A housing association is set to spend £110 million on building and upgrading houses in Edinburgh and the Lothians over the next few years.
Dunedin Canmore, one of Scotland’s largest landlords, will spend over £80 million building new homes over the next five years, subject to approval.
They will also invest £30 million in upgrading existing homes – more than double the initial amount planned.
The announcement was made at the launch of a new affordable homes development in the north of Edinburgh by Councillor Joan Griffiths, the city’s new housing leader.
Griffiths told press at the launch that the project was a “brilliant example” of cooperation between the Council and a housing association, according to The Edinburgh Evening News.
“It’s great to be here to mark the start of work on Dunedin Canmore’s new development in Muirhouse.
“This will provide much-needed affordable housing in the north of Edinburgh, with homes for social and mid-market rent,” Griffiths told The Edinburgh Evening News.
The Muirhouse development will consist of 80 new properties: 64 homes for social rent and 16 for mid-market rent, catering for those on “modest incomes.”

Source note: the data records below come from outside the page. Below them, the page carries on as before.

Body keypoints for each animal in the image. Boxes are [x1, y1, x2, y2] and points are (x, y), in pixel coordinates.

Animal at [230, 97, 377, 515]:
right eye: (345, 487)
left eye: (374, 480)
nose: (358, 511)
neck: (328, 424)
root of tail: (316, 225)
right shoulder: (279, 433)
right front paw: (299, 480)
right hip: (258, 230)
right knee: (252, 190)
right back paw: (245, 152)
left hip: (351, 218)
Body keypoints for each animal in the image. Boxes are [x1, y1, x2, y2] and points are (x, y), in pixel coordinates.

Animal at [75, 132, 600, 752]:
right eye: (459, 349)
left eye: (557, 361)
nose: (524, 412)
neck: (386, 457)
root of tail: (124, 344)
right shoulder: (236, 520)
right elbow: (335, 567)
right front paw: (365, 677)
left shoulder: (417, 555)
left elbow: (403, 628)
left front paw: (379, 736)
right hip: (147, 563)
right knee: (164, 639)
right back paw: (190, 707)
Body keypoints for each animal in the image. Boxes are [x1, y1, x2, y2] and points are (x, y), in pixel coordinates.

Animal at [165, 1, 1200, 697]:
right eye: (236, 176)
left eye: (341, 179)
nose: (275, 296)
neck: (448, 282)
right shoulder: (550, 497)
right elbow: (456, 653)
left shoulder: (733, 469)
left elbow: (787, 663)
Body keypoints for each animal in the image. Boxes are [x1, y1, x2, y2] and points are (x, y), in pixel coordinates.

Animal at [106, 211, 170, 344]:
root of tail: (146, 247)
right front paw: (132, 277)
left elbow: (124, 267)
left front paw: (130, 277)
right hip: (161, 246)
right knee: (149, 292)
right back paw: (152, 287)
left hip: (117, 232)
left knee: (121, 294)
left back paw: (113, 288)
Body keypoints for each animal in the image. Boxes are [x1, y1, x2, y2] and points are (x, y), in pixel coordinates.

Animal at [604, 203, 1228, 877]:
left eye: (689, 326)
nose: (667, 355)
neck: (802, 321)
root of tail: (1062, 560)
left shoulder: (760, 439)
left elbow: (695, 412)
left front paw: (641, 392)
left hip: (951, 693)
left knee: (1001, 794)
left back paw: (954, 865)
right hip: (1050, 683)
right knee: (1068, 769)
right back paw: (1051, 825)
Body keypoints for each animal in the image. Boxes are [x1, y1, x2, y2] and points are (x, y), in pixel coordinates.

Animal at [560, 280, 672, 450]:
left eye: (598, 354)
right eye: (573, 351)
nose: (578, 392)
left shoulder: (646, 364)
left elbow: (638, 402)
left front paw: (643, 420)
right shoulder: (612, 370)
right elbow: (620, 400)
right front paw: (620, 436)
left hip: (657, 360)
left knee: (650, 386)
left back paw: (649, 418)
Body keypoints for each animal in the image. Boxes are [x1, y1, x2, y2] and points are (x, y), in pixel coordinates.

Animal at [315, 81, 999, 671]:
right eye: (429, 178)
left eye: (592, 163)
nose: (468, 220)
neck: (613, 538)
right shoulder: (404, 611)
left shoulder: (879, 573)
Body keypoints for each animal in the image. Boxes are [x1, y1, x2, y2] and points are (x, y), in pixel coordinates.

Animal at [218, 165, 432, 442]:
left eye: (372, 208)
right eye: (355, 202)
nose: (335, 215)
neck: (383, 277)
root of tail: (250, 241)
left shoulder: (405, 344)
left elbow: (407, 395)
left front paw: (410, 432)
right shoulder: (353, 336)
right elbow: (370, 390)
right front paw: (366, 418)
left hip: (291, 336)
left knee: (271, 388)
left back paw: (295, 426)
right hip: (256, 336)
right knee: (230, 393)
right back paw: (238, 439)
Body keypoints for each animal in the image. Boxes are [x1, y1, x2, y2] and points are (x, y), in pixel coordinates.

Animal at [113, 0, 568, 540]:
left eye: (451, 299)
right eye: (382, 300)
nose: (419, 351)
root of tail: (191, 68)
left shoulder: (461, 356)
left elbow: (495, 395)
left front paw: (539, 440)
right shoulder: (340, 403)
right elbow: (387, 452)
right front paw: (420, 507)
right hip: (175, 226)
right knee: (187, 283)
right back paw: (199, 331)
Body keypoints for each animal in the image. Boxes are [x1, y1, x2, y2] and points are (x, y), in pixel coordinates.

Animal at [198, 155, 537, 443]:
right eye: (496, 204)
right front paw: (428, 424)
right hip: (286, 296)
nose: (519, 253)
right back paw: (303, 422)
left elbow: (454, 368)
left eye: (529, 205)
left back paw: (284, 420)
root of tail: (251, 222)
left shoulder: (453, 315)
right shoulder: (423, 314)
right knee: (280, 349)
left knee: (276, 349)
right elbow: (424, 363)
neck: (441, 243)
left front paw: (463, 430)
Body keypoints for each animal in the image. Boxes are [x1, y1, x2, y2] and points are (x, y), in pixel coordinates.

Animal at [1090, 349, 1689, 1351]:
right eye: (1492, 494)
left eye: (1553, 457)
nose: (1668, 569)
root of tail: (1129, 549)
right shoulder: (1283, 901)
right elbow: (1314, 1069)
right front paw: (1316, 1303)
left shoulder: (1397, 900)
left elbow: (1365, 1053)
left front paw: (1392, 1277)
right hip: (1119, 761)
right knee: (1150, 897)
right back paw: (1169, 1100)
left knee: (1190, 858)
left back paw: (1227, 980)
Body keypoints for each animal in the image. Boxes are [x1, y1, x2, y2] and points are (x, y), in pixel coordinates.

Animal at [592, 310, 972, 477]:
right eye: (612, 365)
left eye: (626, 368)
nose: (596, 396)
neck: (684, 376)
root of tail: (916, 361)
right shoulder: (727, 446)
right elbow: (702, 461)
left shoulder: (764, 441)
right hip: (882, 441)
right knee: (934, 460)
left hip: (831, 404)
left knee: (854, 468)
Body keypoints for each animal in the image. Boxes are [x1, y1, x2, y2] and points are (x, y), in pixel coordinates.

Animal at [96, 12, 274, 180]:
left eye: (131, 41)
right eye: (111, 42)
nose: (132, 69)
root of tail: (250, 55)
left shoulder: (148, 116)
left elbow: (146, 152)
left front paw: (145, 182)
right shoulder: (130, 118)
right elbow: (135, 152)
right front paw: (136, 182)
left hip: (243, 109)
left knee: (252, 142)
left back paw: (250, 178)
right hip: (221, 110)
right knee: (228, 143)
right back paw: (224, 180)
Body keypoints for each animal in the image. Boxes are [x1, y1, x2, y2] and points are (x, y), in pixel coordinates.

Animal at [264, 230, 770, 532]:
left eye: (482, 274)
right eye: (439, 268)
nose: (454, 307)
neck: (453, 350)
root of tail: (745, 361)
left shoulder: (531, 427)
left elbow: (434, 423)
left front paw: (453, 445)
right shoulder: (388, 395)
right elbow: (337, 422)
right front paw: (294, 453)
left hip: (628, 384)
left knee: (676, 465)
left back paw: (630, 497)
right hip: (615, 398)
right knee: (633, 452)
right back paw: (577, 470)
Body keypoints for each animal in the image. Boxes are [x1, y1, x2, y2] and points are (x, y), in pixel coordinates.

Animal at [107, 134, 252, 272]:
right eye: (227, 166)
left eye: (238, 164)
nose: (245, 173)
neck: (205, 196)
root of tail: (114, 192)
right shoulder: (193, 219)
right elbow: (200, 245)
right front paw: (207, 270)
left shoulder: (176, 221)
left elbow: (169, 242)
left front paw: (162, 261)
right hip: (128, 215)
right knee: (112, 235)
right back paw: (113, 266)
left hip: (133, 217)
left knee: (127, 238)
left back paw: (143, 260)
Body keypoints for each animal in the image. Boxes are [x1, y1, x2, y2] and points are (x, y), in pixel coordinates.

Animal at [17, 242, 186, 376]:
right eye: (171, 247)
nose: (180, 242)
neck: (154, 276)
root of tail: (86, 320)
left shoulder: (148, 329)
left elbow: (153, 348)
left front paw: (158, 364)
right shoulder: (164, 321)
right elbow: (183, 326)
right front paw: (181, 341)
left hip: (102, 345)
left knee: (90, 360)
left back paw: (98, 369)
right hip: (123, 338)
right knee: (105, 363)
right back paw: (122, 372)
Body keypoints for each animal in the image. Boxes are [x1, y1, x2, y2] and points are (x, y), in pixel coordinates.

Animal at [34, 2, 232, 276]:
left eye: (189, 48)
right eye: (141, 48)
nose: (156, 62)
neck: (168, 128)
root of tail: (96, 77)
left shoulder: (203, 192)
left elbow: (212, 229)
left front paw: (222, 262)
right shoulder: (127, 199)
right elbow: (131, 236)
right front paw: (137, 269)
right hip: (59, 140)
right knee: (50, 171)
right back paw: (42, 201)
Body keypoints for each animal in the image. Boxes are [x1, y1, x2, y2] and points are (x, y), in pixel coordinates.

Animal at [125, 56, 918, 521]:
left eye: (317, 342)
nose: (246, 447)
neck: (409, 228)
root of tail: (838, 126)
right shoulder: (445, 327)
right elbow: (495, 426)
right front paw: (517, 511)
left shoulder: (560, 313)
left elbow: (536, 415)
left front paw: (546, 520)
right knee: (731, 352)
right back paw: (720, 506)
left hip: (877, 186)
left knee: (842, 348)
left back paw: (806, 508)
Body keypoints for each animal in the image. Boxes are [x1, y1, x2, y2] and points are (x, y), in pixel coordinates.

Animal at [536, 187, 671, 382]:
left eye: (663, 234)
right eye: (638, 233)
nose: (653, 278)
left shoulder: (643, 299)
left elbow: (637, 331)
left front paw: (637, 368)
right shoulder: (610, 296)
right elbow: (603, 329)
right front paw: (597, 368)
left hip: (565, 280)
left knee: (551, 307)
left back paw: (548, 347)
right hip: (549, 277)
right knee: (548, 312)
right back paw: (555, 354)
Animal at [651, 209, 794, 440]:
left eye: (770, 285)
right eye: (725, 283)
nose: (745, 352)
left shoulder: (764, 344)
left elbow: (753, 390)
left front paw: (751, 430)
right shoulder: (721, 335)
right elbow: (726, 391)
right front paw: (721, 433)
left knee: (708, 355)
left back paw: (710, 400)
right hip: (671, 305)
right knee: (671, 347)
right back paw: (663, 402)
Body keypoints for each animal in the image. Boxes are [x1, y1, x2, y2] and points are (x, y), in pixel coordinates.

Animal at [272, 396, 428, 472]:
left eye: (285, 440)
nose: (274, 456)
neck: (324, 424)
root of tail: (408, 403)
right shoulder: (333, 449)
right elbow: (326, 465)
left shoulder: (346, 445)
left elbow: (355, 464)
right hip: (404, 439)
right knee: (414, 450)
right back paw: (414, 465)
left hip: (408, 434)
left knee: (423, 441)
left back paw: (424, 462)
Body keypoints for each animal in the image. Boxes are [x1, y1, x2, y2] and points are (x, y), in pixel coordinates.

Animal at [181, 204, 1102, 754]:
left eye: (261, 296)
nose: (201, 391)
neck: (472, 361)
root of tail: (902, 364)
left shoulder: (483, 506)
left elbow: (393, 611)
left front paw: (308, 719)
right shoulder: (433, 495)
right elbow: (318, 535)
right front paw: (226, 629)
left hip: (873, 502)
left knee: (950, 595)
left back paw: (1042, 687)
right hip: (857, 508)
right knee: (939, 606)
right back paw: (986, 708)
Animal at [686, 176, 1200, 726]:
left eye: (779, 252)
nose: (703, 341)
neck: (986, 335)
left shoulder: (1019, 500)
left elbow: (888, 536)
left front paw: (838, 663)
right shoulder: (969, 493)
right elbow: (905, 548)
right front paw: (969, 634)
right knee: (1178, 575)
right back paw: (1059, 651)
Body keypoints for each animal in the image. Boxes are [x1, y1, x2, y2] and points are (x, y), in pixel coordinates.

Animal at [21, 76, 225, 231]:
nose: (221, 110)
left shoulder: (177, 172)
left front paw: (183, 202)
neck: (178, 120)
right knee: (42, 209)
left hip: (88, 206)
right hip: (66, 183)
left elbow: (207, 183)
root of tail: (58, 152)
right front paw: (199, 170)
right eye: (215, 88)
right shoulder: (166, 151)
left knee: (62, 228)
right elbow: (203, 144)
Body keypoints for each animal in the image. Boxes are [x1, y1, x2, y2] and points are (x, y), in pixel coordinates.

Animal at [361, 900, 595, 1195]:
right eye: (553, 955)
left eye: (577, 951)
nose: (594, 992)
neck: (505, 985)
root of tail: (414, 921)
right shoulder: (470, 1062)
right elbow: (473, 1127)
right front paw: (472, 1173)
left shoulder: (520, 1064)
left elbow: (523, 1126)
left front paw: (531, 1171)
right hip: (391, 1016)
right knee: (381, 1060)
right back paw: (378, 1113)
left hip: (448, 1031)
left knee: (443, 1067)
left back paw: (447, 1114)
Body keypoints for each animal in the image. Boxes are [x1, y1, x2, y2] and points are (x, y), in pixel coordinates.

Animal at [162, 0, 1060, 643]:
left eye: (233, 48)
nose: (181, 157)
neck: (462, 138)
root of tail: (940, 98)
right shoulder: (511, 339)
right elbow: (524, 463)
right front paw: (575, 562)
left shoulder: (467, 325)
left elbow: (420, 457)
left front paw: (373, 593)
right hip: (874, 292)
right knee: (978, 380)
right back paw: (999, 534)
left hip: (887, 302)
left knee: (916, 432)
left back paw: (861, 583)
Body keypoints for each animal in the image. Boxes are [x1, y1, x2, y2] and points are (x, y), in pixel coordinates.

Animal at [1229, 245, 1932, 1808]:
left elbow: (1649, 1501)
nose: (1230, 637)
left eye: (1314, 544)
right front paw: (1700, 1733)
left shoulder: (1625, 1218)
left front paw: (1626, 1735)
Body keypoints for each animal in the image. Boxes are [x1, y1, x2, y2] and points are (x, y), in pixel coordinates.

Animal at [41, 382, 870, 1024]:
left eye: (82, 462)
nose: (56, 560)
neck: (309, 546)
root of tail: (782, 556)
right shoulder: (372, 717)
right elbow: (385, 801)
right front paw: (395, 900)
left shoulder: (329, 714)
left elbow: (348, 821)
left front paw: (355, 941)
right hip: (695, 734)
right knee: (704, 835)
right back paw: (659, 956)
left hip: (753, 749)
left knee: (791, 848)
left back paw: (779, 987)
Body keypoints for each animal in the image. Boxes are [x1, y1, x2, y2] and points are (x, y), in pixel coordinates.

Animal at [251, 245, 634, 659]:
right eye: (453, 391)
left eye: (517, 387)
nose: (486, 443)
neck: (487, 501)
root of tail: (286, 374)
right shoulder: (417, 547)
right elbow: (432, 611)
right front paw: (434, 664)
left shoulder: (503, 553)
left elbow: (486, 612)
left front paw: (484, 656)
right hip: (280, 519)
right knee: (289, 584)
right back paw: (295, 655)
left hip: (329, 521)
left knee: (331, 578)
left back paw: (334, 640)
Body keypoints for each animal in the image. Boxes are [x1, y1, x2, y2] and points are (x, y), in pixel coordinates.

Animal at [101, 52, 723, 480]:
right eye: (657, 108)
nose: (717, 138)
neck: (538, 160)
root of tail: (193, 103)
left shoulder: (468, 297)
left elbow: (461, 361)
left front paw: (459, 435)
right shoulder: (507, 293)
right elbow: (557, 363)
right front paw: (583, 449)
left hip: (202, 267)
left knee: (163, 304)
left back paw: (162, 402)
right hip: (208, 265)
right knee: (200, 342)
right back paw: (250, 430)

Developers said the project would be a mix of one and two-bedroom flats, traditional four-in-a-block flats, and larger family houses.
Dunedin Canmore owns and manages almost 8,000 homes, and became part of the Wheatley group in 2014.
The Wheatley Partnership are a nation-wide provider of housing, comprising of six registered social landlords, a care organisation and two commercial subsidiaries.
The joining of the partnership gave a boost to the five-year investment programme of Dunedin Canmore, with a major increase in expenditure that it is hoped will lead to the upgrade of tenement buildings.
The housing association is currently building another 162 houses on sites across the capital. Plans are being developed for a further 353, and new proposals being compiled for hundreds more.
The new affordable homes include 111 in Craigmillar, 21 at Seafield Road and 30 in North Berwick. Building will also take place in Gorebridge, Wallyford and Musselburgh.
The chair of Dunedin Canmore Tom Mitchell said the schemes would benefit thousands of people across the city.
According to The Edinburgh Evening News, at the launch Mitchell remarked: “The homes in Muirhouse are a great boost to the local community. I look forward to seeing these – and hundreds more – being completed as we work with our partners to tackle the acute shortage of affordable housing in Edinburgh.”
The increased budget being allocated to the improvement and upgrade of thousands of homes is an important step in tackling Edinburgh’s affordable housing problem.
Mitchell went on to say: “Complementing our ambitious new-build programme is a comprehensive plan to refurbish and upgrade our existing homes.
“In due course, thousands of people will benefit from having modern, comfortable, fuel-efficient affordable homes,” he said.
The Vice President Services (VPS) of Edinburgh University Student’s Association, Jenna Kelly, told The Student that investing in existing homes is a “very positive” move.
She elaborated: “Fuel-poverty is something which is often overlooked when exploring affordability in housing; however, over a third of households in Scotland are fuel poor with a tenth living in extreme fuel poverty.”
Edinburgh has a serious problem within the housing sector, in particular the market for affordable homes.
The Council revealed last year that almost 150 households bid for every Council and housing association property available to let in Edinburgh, with the city’s population predicted to grow by around 30 per cent over the next decade.
The impact of this shortage is being increasingly felt among students of the University.
Kelly told The Student: “Our students are being forced to look further North and South of the city to be able to afford rent prices, which brings in a new problem of transportation costs for commuting to classes and study spaces.
“With roughly 80,000 students in the city, students are having to begin their accommodation searches as early as January in order to find a clean, safe flat in the location they need, with a legitimate contract, which they can afford.
“It’s not easy and is something which needs to be addressed, before an inability to find somewhere to live stops students coming here,” she concluded.